* **What is needed**
Nothing but the pictures gets dropped; retype every entry exactly.

[[ Exercise material, beginning ]]

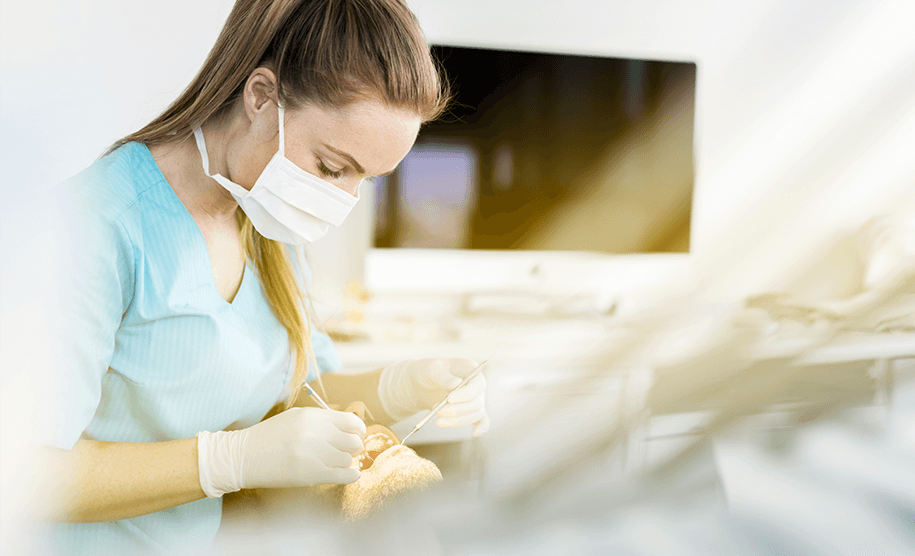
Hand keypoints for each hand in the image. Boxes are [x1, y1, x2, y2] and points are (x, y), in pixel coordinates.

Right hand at [197, 407, 365, 496]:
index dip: (358, 430)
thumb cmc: (269, 437)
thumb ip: (322, 421)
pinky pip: (343, 475)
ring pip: (347, 459)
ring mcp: (312, 454)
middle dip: (353, 448)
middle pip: (353, 441)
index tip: (356, 436)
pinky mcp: (309, 474)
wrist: (242, 457)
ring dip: (344, 462)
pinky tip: (348, 475)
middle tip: (345, 451)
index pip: (350, 421)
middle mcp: (314, 432)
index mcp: (311, 416)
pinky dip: (350, 476)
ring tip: (334, 463)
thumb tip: (350, 428)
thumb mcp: (295, 418)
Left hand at [377, 358, 489, 436]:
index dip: (466, 394)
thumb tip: (456, 385)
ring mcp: (474, 398)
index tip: (449, 399)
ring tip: (438, 420)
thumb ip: (443, 376)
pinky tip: (475, 433)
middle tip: (439, 412)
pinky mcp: (470, 411)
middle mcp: (476, 384)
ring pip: (476, 414)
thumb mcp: (431, 369)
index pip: (477, 384)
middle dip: (458, 410)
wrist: (421, 384)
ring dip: (458, 420)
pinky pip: (481, 420)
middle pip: (477, 402)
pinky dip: (481, 427)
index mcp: (469, 369)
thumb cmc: (427, 372)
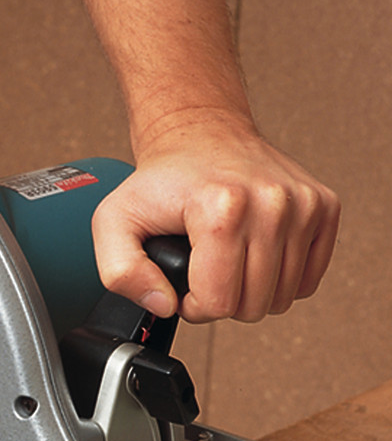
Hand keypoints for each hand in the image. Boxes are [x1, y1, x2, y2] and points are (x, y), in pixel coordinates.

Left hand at [91, 110, 340, 322]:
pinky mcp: (324, 206)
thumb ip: (121, 273)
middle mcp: (271, 203)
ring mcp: (304, 204)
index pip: (218, 303)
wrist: (199, 135)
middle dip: (221, 298)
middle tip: (202, 268)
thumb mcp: (114, 222)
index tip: (181, 280)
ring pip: (283, 297)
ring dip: (250, 289)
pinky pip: (308, 280)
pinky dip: (278, 277)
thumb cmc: (161, 181)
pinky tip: (253, 252)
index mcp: (222, 208)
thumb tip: (163, 305)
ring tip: (225, 258)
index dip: (192, 305)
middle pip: (253, 305)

[[ Exercise material, end ]]

* **Answer box**
Hand keypoints for each hand in the image. Boxes are [x1, y1, x2, y2] and points are (x, y), in pixel coordinates.

Right hand at [197, 407, 365, 496]:
index dip: (358, 430)
thumb cmc: (269, 437)
thumb ip: (322, 421)
pinky pip: (343, 475)
ring pip: (347, 459)
ring mcp: (312, 454)
middle dip: (353, 448)
middle pip: (353, 441)
index tip: (356, 436)
pinky mcp: (309, 474)
wrist: (242, 457)
ring dip: (344, 462)
pinky tip: (348, 475)
middle tip: (345, 451)
index pip: (350, 421)
middle mcp: (314, 432)
index mcp: (311, 416)
pinky dip: (350, 476)
ring tip: (334, 463)
thumb tip: (350, 428)
thumb mcp: (295, 418)
Left hand at [377, 358, 489, 436]:
index dip: (466, 394)
thumb tip: (456, 385)
ring mcp: (474, 398)
index tip: (449, 399)
ring tip: (438, 420)
thumb ip: (443, 376)
pinky tip: (475, 433)
middle tip: (439, 412)
pinky mcp: (470, 411)
middle mcp: (476, 384)
ring pip: (476, 414)
thumb mcp: (431, 369)
index pip: (477, 384)
middle dip: (458, 410)
wrist: (421, 384)
ring dip: (458, 420)
pinky pip: (481, 420)
middle pip: (477, 402)
pinky dip: (481, 427)
index mcp: (469, 369)
thumb cmc: (427, 372)
Hand keypoints for each hand in the image. Boxes are [x1, y1, x2, y2] and points are (x, y), in pixel coordinates.

Left hand at [91, 110, 340, 322]:
pinky mcp: (324, 206)
thumb ip: (121, 273)
middle mcp: (271, 203)
ring mcp: (304, 204)
index pip: (218, 303)
wrist: (199, 135)
middle dip: (221, 298)
middle tip: (202, 268)
thumb mcp: (114, 222)
index tip: (181, 280)
ring pip: (283, 297)
ring dip: (250, 289)
pinky pip: (308, 280)
pinky dip: (278, 277)
thumb cmc: (161, 181)
pinky tip: (253, 252)
index mcp: (222, 208)
thumb tip: (163, 305)
ring tip: (225, 258)
index dip: (192, 305)
middle pip: (253, 305)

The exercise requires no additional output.